## Exercise brief:
Your task is to reproduce the listing exactly, without its images.

## Provided records:

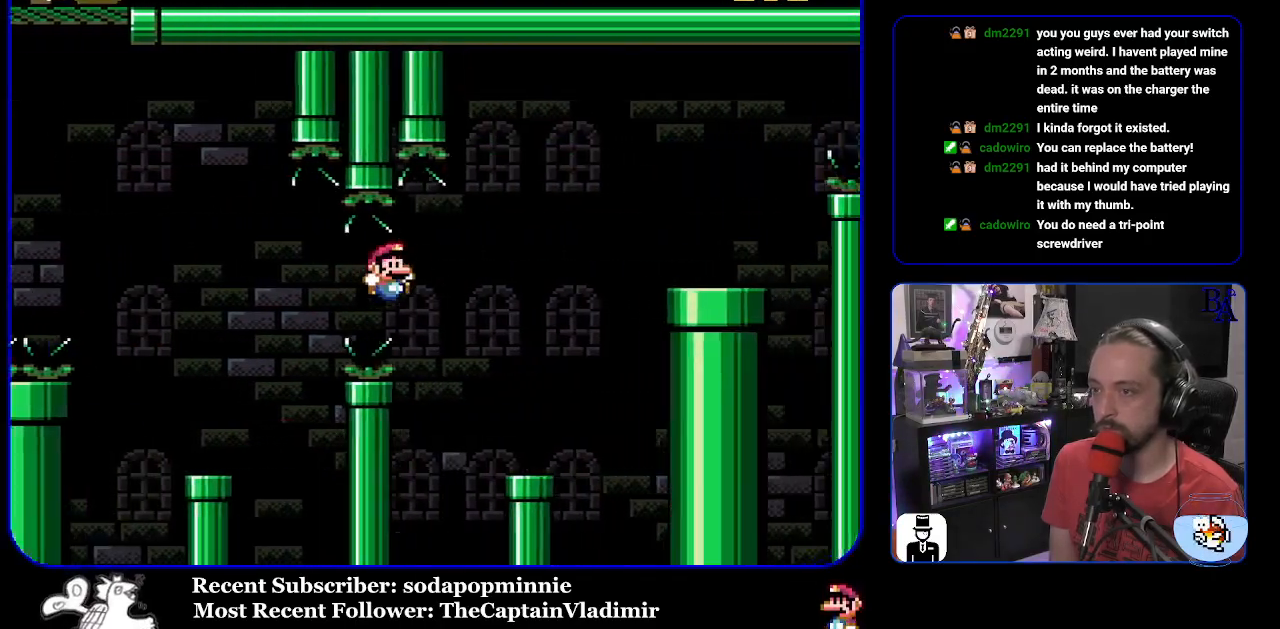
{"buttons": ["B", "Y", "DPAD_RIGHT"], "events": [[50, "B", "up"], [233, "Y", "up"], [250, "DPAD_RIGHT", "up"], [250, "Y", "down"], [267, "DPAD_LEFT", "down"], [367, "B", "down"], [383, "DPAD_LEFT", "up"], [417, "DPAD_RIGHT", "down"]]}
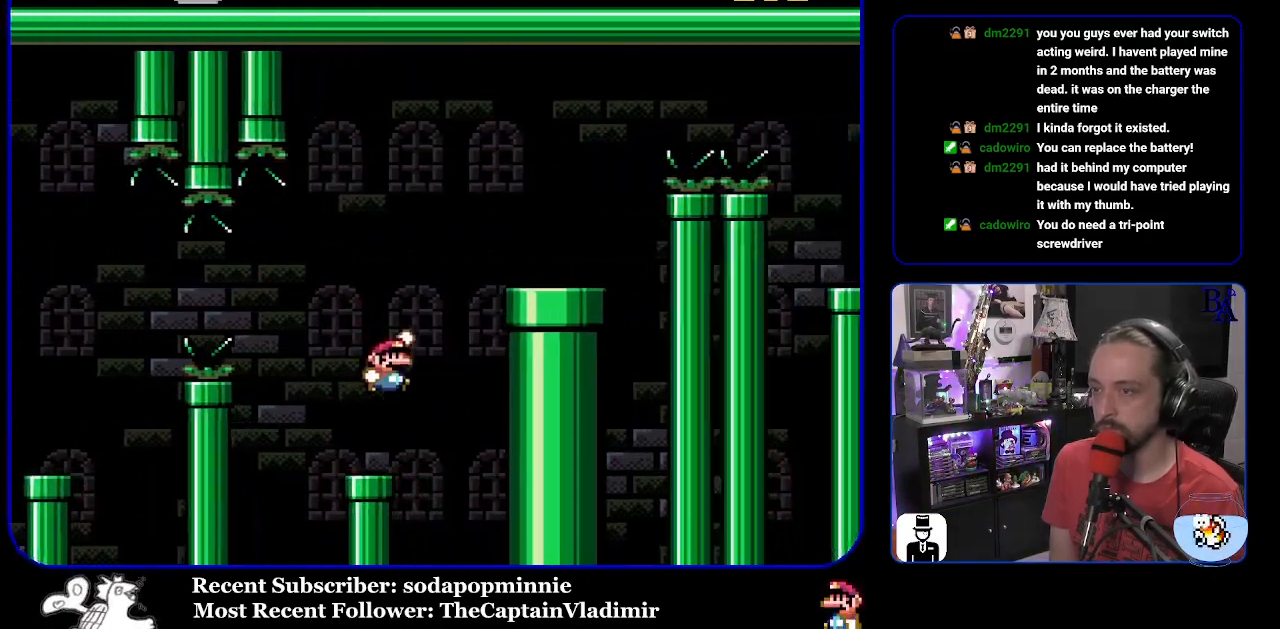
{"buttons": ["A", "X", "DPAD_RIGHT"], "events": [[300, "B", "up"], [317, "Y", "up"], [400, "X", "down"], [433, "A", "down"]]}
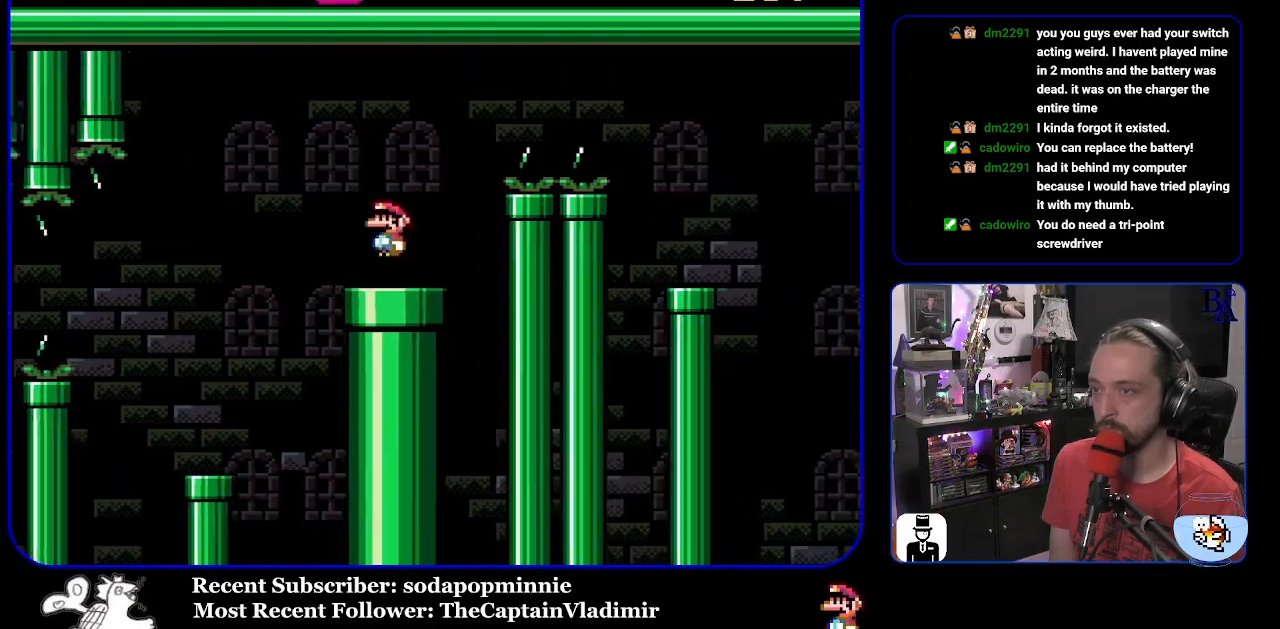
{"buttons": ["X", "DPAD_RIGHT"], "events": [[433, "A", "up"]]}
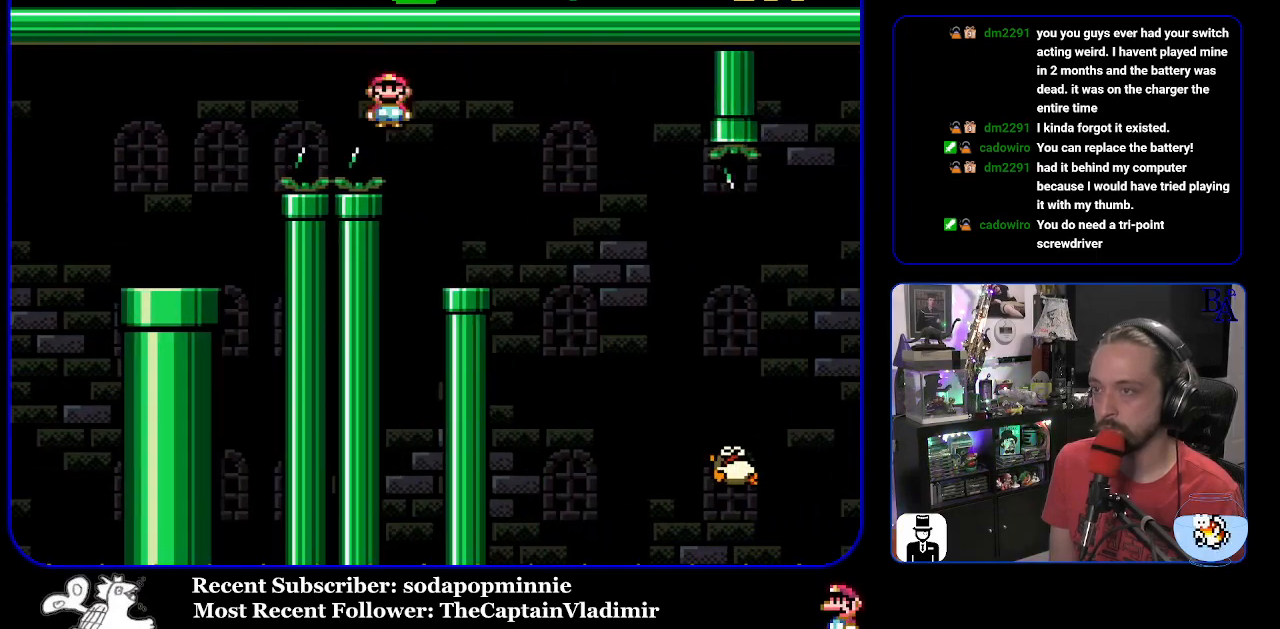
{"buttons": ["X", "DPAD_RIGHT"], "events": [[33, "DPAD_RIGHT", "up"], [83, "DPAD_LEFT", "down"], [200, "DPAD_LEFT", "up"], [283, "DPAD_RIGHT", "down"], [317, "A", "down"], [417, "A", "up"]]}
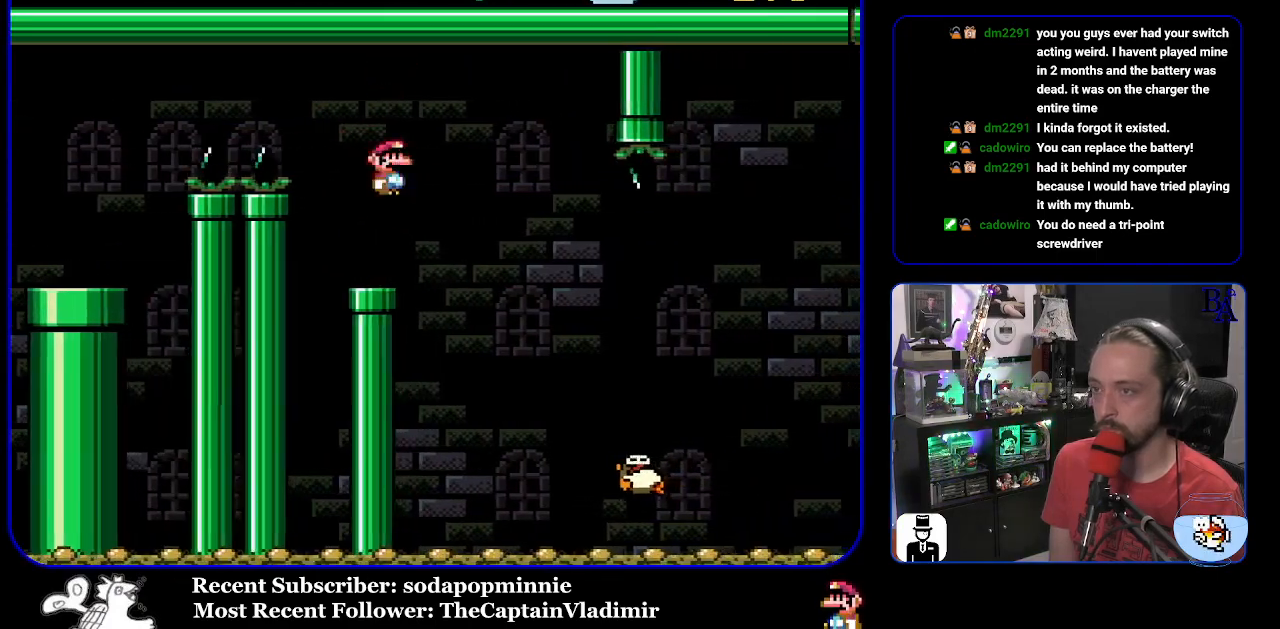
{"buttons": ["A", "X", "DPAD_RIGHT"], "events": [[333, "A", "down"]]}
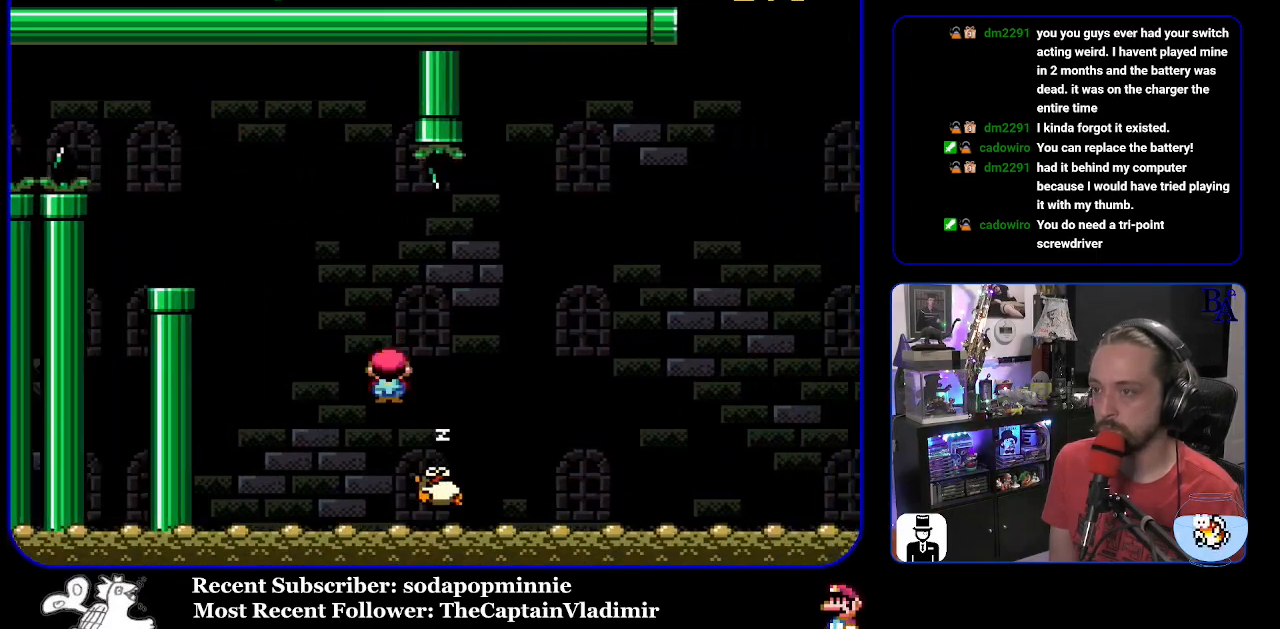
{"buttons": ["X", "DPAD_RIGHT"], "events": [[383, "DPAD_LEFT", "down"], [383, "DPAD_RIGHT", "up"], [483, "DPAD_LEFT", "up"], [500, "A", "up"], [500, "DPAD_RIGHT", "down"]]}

## Result below:
{"buttons": ["B", "Y", "DPAD_RIGHT"], "events": [[50, "B", "up"], [233, "Y", "up"], [250, "DPAD_RIGHT", "up"], [250, "Y", "down"], [267, "DPAD_LEFT", "down"], [367, "B", "down"], [383, "DPAD_LEFT", "up"], [417, "DPAD_RIGHT", "down"]]}
{"buttons": ["A", "X", "DPAD_RIGHT"], "events": [[300, "B", "up"], [317, "Y", "up"], [400, "X", "down"], [433, "A", "down"]]}
{"buttons": ["X", "DPAD_RIGHT"], "events": [[433, "A", "up"]]}
{"buttons": ["X", "DPAD_RIGHT"], "events": [[33, "DPAD_RIGHT", "up"], [83, "DPAD_LEFT", "down"], [200, "DPAD_LEFT", "up"], [283, "DPAD_RIGHT", "down"], [317, "A", "down"], [417, "A", "up"]]}
{"buttons": ["A", "X", "DPAD_RIGHT"], "events": [[333, "A", "down"]]}
{"buttons": ["X", "DPAD_RIGHT"], "events": [[383, "DPAD_LEFT", "down"], [383, "DPAD_RIGHT", "up"], [483, "DPAD_LEFT", "up"], [500, "A", "up"], [500, "DPAD_RIGHT", "down"]]}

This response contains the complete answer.